A recent study by Frost and Sullivan, a consulting firm that provides market research and analysis, growth strategy consulting, and corporate training services across multiple industries, has found that despite numerous hurdles, east Africa is increasingly becoming a hotbed of energy related investments.
Countries like Tanzania, Kenya, Ethiopia, and Rwanda – which have traditionally depended on biomass to meet most of their energy requirements – are gradually shifting to modern energy sources to meet the growing demands of the expanding urban population and the rising per capita income levels.
The East Africa Energy report notes that east Africa will possess more than 50,000 megawatts of generation potential by 2030, dominated by hydro, coal, wind, geothermal and natural gas.
More than 80 per cent of the potential gas reserves in east Africa are concentrated around Mozambique and Tanzania. While LNG exports from these countries are expected no earlier than 2020, rapid development of gas power projects would provide a short-term response to growing electricity demand in the region. The region will, therefore, provide immense opportunities for companies specialising in oil and natural gas exploration and production, power generation and associated infrastructure, as well as renewable energy technology commercialization.
“Energy development is gaining priority as east African economies look to attain middle income status over the next decade,” says Frost and Sullivan Energy and Environment Senior Research Analyst Neeraj Sanjay Mense. “In view of this objective, governments in the region are adopting strategies to diversify the energy mix as well as encourage private sector participation.”
Investment from private sector is critical as the East Africa energy reserves require substantial funding in order to reach full potential, which cannot be met by government subsidy alone. Issues pertaining to finance, political stability, and security, according to the report, could limit private sector participation within the region, and private players will, therefore, need to align investment strategies with the developmental plans of the respective regions in order to be successful.
Furthermore, the lack of adequate infrastructure and skilled resources escalates the costs of operation and stalls energy projects. Mense argues that training local workers will ultimately aid the long-term sustainability of energy businesses in east Africa.
“An adoption of mechanisms to share technical knowledge through international cooperation will ensure steady growth,” he observes. “Collaboration with experienced project developers will also be imperative to accelerate technological advancements and implement the respective plans within the east African energy sector.”
Tackling energy related challenges
Although a number of independent power producers (IPP) have made a foray into the region’s energy market, they still face challenges that governments in the region need to address to ensure the fast deployment of clean energy technologies.
“For instance, access to investment capital is a major challenge for renewable energy project developers because the cost of money in east Africa is very high,” says Izael Pereira Da Silva, acting deputy vice chancellor for research and innovation at Strathmore University.
“The private sector investors in this this market also experience financial loss and much frustration when pursuing PPAs, licensing to be an IPP, and the approval from local authorities, the offtaker and energy regulatory agencies,” says Da Silva.

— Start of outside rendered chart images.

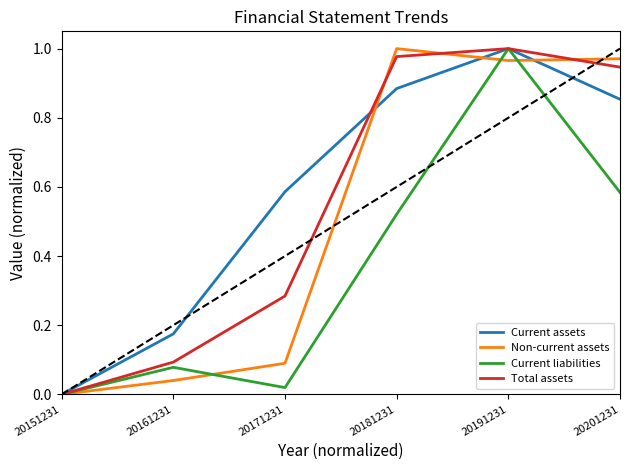

List the series in order of their overall mean, highest first.

Current assets, Total assets, Non-current assets, Current liabilities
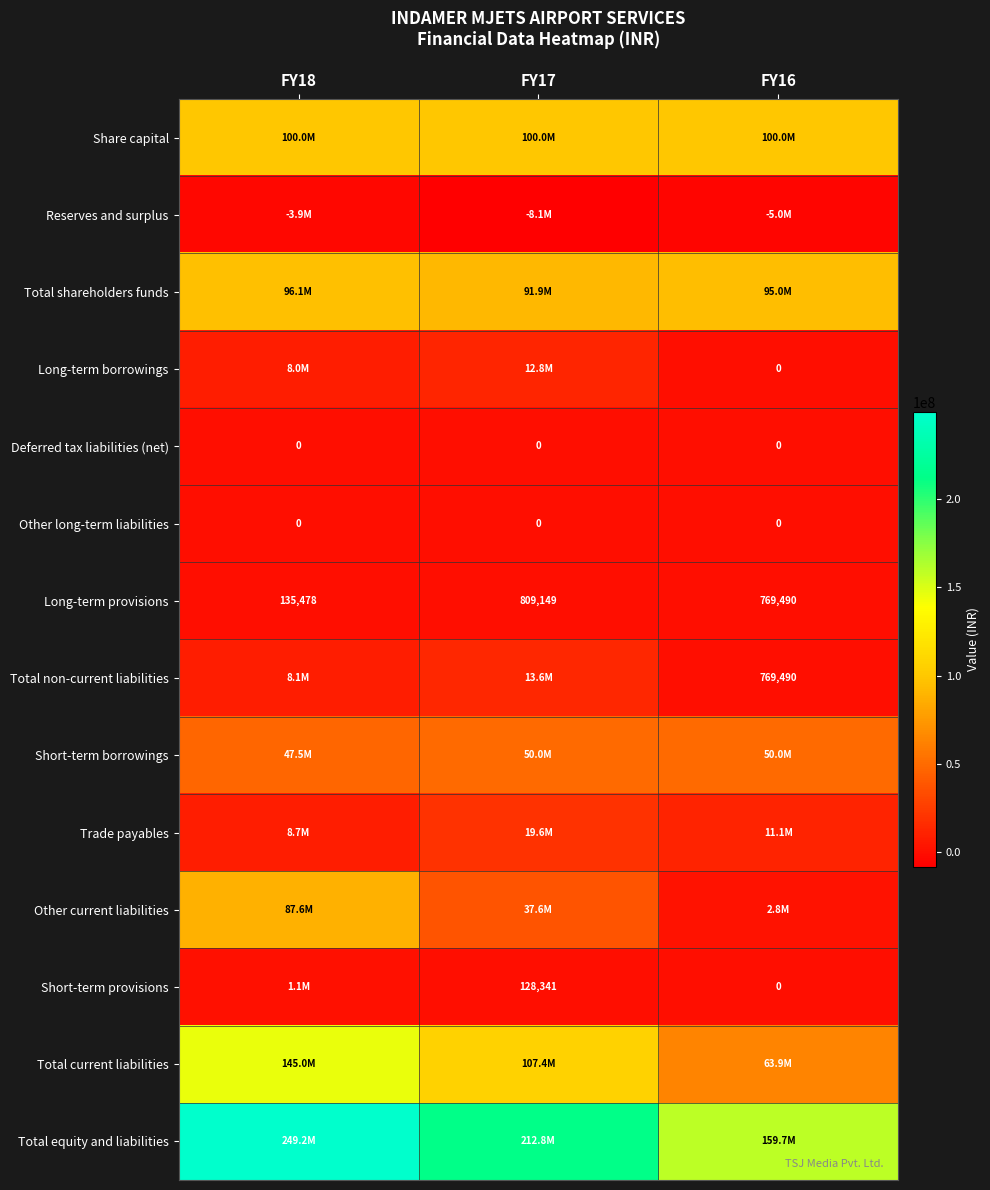

Count the number of data series in this chart.

14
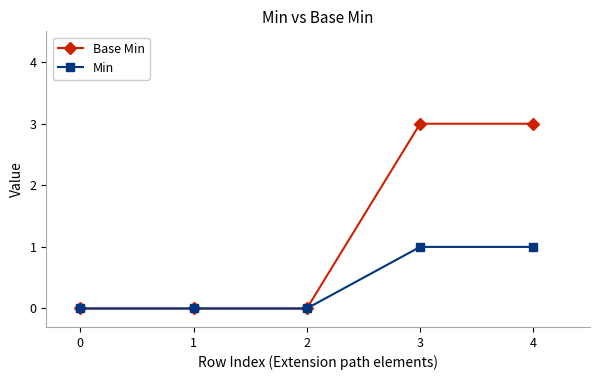

How many distinct data groups are displayed?

2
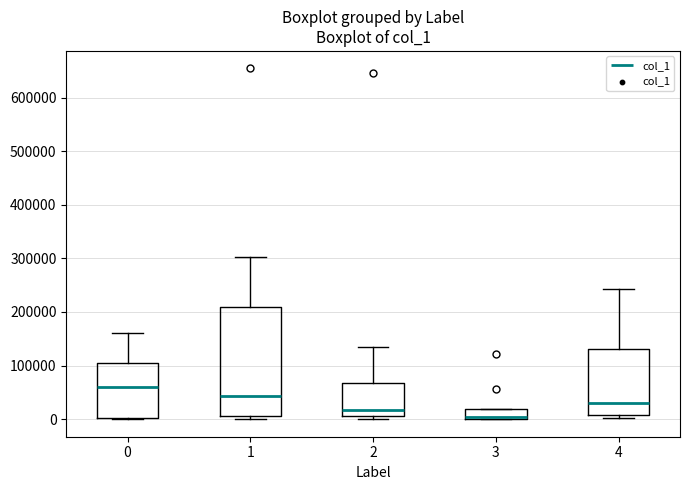

Where is the lower edge of the box at x = 2 on the y-axis? The values are not printed on the chart, so give them approximately, as read against the axis.

10000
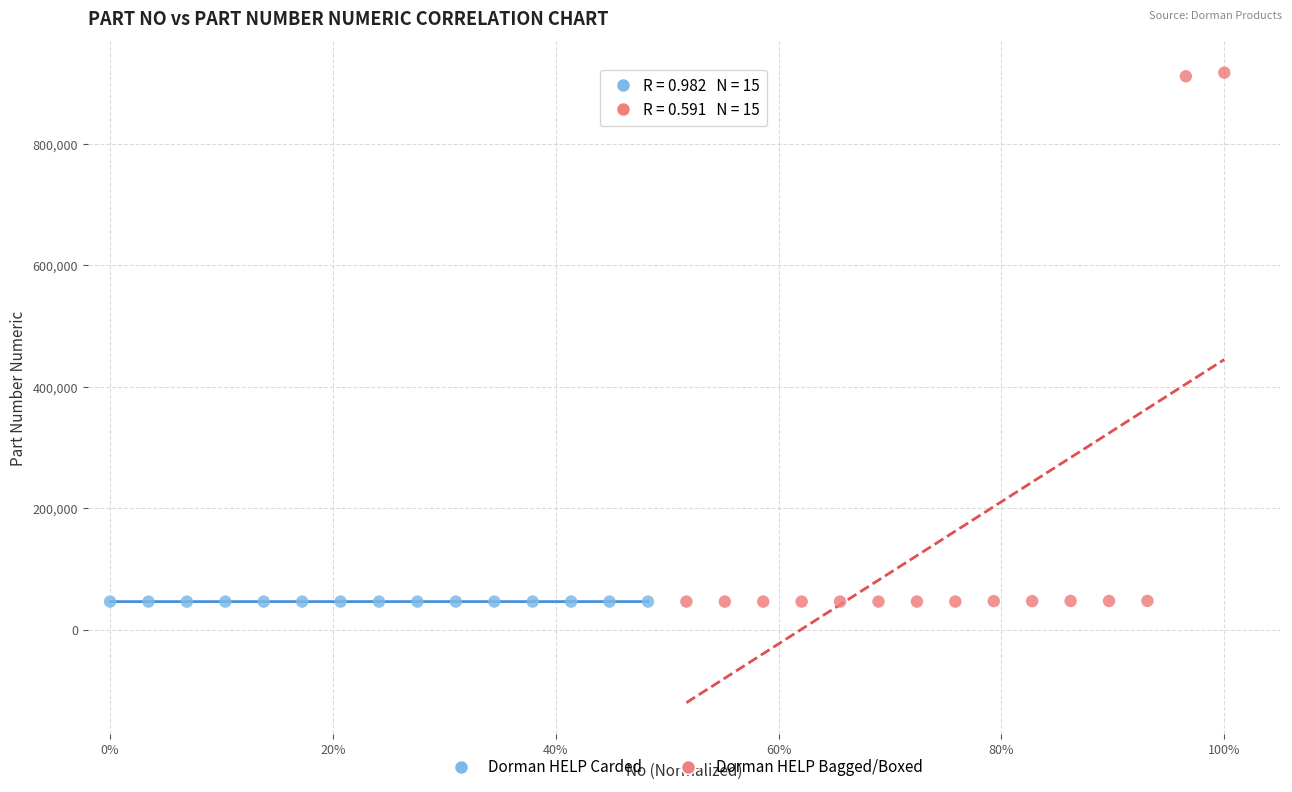

Which series has the largest Y range (max minus min)?

Dorman HELP Bagged/Boxed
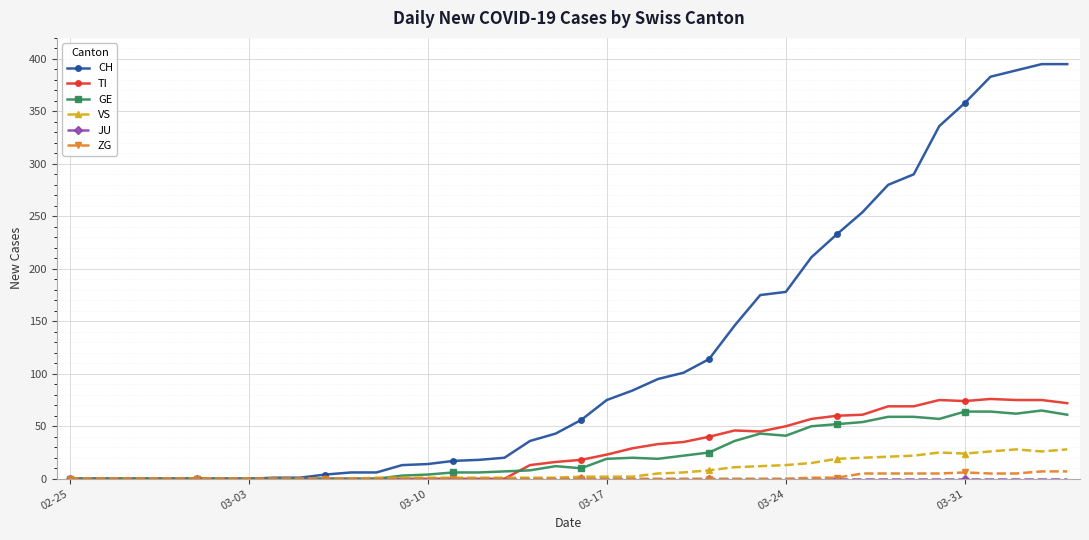

What is the highest value of the CH series?

395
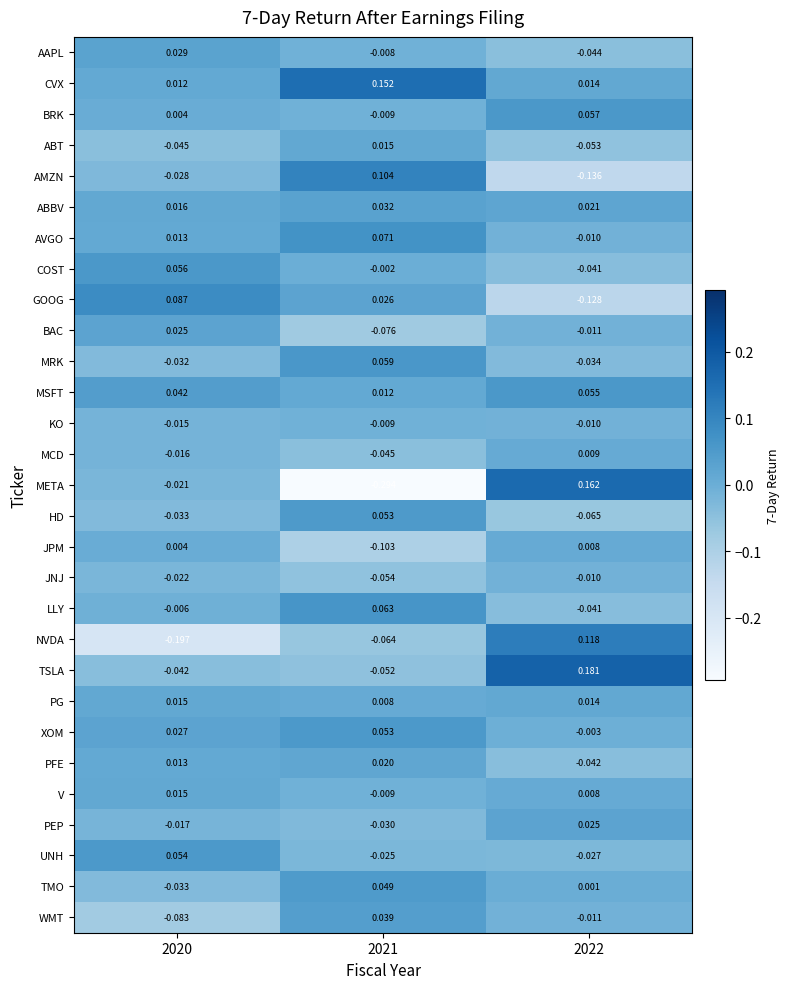

Is the value of PEP at 2021 greater than the value of HD at 2022?

Yes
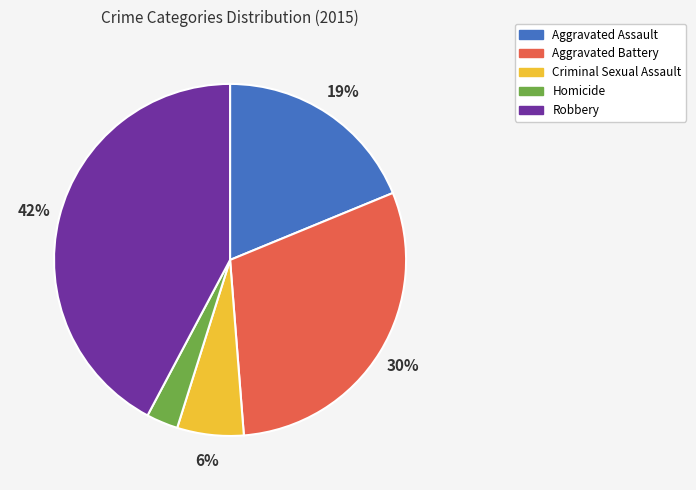

What is the largest slice in the pie chart?

Robbery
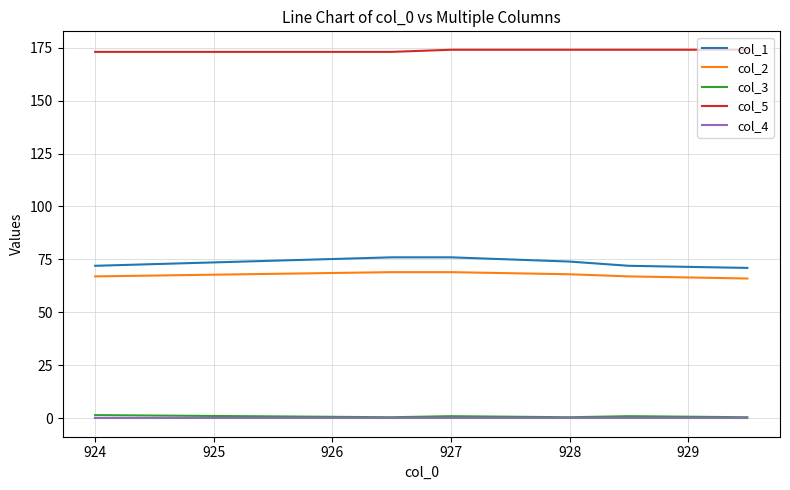

True or false: col_1 and col_3 intersect in this chart.

False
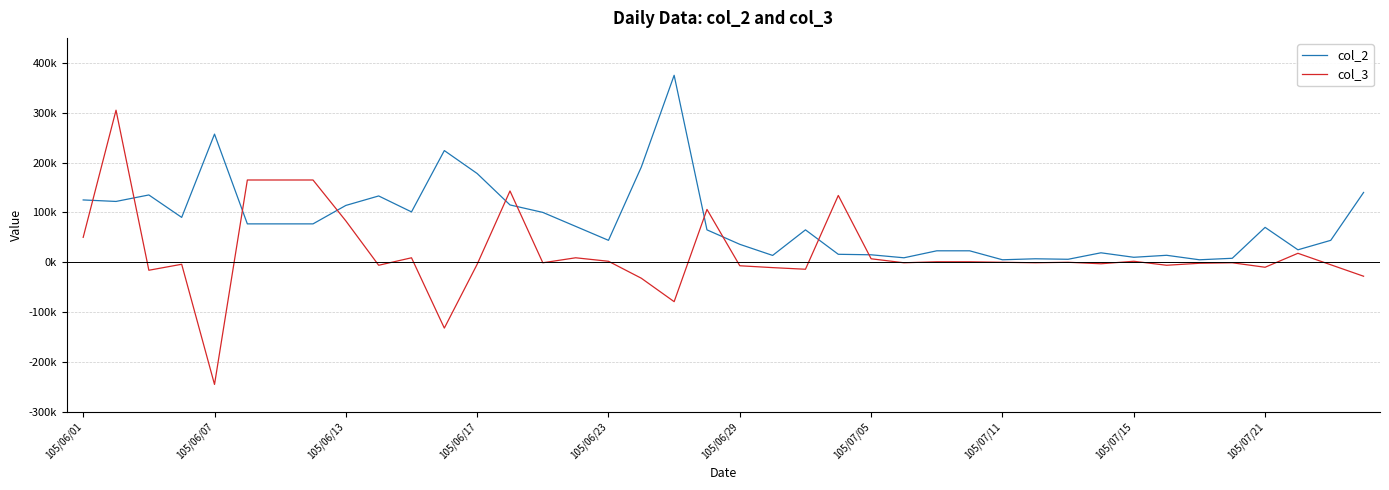

What is the lowest value of the col_2 series?

5000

According to Da Silva, the east Africa renewable energy market is also characterized by lack of knowledge about renewable energy technologies by potential clients with “many educated people, for example, still thinking that solar energy is not reliable, not a major electricity source and is only for charging cell phones and calculators.”
He says scaling up renewable energy technologies in east Africa has been hampered by acute shortage of suitable professionals trained in renewable energy.
“There are very few institutions in the country able to train technicians and engineers in renewable energy sector and even those trained and licensed are mainly based in Nairobi,” he says.
Da Silva adds that governments in east Africa should commit themselves “to match the speed of investors” by ensuring “reduction of real and perceived risks for lenders willing to fund renewable energy projects.”
“Let us get some successful stories on renewable energy project investments in east Africa and more financing institutions would feel more inclined to bring their funds into this region,” he said.
He blamed the bureaucratic processes in getting approval for the renewable energy projects as a hindrance to IPPs willing to bet their money in the region’s market.
“We probably need to embrace the use of information technology in facilitating the licensing processes so that one could pay all the required fees at some point without having to pass through many officers, some who demand bribes,” says Da Silva.
Availability of land is another major hurdle for energy projects, especially in Kenya, according to Da Silva.
“For instance, when word goes out that some foreigners want to set up a mini-hydro or a wind farm in a place, communities gang up and ask for exorbitant land prices which makes the project unviable,” he says. “It also happens that some people have an enormous attachment to the land because of cultural or religious reasons, thus completely frustrating private investors who want to take advantage of the available natural resources to generate electricity.”
Addressing these challenges will go a long way in unlocking east Africa’s potentials in producing energy and meeting the region’s energy demand for economic prosperity.